When John and I went to Leo’s Christmas concert last week, I was thrilled that our kindergartener sang, did most of the accompanying hand motions, and that he didn’t seem anxious about being on stage.
Leo and his classmates sang, “Children, Run Joyfully,” a German carol I had never heard. There was something moving about hearing children sing about Jesus’ birth in words that were new to me.
“Children, run joyfully, Jesus is born / Tell all the mountains to sing / Pray to our Father in Heaven this day / Thank you, for Jesus is born.”
As I watched Leo sing with his classmates, I knew he was participating even though he was not comfortable in front of the audience, and I felt tremendously proud of him.

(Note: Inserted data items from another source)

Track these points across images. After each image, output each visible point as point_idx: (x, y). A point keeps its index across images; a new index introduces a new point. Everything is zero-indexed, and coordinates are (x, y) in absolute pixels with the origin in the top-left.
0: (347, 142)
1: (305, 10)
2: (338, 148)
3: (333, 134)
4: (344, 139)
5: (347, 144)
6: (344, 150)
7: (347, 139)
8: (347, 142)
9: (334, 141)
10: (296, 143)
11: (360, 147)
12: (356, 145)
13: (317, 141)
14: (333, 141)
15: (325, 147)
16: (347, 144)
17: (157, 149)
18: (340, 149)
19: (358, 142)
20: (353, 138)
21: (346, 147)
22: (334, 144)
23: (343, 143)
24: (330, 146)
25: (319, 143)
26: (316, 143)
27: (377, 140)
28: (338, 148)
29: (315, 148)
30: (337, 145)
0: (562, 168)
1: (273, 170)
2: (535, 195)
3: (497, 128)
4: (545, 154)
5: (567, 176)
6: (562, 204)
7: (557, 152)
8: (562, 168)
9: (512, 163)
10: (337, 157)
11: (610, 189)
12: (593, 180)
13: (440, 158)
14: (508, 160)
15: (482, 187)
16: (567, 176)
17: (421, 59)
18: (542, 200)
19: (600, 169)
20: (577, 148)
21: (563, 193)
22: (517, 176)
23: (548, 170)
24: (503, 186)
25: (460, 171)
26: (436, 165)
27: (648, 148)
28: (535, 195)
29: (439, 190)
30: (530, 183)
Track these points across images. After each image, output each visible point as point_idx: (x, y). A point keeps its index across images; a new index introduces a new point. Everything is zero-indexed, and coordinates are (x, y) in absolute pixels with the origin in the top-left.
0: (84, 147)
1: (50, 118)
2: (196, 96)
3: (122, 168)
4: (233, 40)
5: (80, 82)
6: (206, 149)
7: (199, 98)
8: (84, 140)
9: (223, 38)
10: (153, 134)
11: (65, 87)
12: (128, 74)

I can’t tell you whether my son sang the right notes or words—and he assures me he was late on some of the hand motions. But he threw himself into the concert when he would rather have been anywhere else. He even did a hand motion even though he said it was silly because “it makes me look like a rabbit.”
I sat there smiling and thanking God for giving this child life—and bringing him into mine.
I also found myself thinking of how much becoming a mother has taught me about God’s love for each of us.
Many days I am like a kindergartener in a Christmas concert, saying the wrong words, trying to catch up with those around me or speeding ahead, singing too loudly or not loudly enough. Others around me have better voices, are happier on stage, or are simply superior performers. Some of them make the hard parts look so easy.
But my Father in Heaven loves me for who I am—and who he knows I can become. And He can see—I hope—that I am trying to do more with what He gave me each and every day. Some days my performances are better than others. Many days He may be the only one who sees that I have potential to grow and improve. He has faith in each of us.
After all, He entrusts us with His precious children.
Where are you finding inspiration and joy this Advent season?